While food banks are struggling to keep up with rising inflation, many are rising to the challenge. Thousands of free meals are being distributed across Pakistan by individuals, volunteers and organizations. Among the major free meal providers are Saylani, Edhi, AlKhidmat, Alamgir welfare, JDC welfare, and student-led MESO Pakistan. Most of these are based in Pakistan’s largest city of Karachi.

In one of Karachi’s poorer districts, community kitchen Khana Ghar has been serving food for more than two decades. Parveen Saeed, who runs the kitchen, says the demand has never been higher.

This kitchen provides meals at a nominal cost of only three rupees per plate, and free of charge for those in need. Khana Ghar’s Iftar drive served 12,000 people in 2022 and the community kitchen plans to serve more than 22,000 this year.

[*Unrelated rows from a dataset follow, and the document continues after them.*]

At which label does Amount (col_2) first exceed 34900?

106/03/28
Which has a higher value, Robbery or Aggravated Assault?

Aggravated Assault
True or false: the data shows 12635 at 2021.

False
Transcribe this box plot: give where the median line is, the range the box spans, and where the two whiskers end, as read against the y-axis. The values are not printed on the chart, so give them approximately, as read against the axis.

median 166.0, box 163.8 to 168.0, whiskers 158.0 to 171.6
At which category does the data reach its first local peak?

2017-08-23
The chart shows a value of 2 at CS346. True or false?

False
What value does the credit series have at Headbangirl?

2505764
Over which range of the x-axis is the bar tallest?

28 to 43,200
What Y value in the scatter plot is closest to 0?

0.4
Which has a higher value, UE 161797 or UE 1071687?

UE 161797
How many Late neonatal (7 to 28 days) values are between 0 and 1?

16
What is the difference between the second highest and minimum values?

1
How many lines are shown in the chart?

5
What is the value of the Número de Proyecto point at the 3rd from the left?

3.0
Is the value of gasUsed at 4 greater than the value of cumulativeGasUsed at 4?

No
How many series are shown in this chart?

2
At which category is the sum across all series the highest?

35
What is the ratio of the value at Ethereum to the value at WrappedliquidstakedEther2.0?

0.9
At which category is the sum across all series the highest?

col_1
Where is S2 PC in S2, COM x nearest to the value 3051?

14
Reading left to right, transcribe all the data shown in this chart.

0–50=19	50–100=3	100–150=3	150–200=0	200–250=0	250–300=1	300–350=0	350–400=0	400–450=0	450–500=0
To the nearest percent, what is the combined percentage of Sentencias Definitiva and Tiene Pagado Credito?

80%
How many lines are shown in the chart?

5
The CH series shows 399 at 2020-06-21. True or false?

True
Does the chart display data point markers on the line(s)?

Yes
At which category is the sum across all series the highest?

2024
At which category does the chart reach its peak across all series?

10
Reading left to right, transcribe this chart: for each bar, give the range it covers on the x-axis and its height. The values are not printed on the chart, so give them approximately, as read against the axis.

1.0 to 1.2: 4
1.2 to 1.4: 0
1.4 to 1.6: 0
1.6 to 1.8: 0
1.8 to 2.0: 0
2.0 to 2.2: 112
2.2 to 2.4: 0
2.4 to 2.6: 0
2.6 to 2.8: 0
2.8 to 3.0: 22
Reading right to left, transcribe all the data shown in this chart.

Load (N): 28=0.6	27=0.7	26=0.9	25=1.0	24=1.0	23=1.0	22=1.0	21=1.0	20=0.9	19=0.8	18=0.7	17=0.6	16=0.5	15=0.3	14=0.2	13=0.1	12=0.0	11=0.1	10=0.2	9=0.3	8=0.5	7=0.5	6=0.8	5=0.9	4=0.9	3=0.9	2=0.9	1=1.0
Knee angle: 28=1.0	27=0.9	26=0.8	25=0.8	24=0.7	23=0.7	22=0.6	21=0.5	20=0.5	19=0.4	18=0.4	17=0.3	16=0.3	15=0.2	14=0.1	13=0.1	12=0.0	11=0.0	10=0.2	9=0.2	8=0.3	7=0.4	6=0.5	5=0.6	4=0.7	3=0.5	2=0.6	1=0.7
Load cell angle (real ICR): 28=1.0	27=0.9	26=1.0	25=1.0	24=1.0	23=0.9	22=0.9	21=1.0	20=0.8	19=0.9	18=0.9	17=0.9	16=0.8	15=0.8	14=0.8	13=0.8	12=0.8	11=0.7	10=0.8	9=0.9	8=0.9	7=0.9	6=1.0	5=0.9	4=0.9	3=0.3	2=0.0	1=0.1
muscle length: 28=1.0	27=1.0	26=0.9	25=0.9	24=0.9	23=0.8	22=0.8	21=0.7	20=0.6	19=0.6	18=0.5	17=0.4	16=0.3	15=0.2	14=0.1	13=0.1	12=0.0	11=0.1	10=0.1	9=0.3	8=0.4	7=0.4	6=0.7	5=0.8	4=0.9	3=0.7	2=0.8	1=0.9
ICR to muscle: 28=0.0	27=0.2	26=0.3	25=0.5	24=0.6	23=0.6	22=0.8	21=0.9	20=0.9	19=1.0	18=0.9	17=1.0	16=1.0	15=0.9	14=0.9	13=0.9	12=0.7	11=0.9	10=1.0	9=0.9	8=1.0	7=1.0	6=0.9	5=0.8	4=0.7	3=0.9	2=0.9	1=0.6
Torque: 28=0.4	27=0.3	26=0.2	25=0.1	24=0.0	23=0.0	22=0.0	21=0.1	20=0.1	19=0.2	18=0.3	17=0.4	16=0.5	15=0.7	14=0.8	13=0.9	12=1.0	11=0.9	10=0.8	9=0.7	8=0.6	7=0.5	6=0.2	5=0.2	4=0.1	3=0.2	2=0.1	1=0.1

Iftar dastarkhwan laid out in Karachi this Ramadan. Image Credit: Supplied

However, this food bank is also struggling due to fewer donations and high inflation. Some days, there is not enough food to feed everyone waiting in queues outside the kitchen. Saeed is worried about the future of the kitchen which relies on donations to cover food costs and the salary of staff.

Desperation and calls for price hike ease

Despite the efforts of philanthropists to feed underprivileged families, citizens are calling on the government and political leaders to address the economic crisis. Every year, Pakistan government offers a Ramadan relief package to subsidise the cost of essential food items such as flour, sugar, and lentils, but some critics doubt the effectiveness of the programme.

Unfortunately, this year’s Ramadan free food distribution has been marred by stampedes, creating chaos and killing at least 22 at food centres since last week. On Friday, at least 12 people, mostly women, died in the race to get free ration bags being distributed by a factory in Karachi’s Sindh Industrial and Trading Estate (SITE) area. The Sindh government has ordered an investigation into the incident and the police has arrested the factory manager along with six other staff members.

The stampedes highlight the level of desperation among people in the face of high food prices. In Pakistan, issues faced by ordinary citizens are often overshadowed by the country’s political turmoil.

The current situation is a “practical example of the country’s dire economic situation”, said Fawad Chaudhry, the former information minister and leader of Imran Khan’s party Pakistan Tehreek-e-Insaf (PTI). He criticised the government’s alleged indifference towards the struggling daily wage earners.

The Human Rights Commission of Pakistan (HRCP) has also expressed deep concerns about the “mismanagement causing stampedes at wheat flour distribution centres”, and called on the government to improve the distribution system.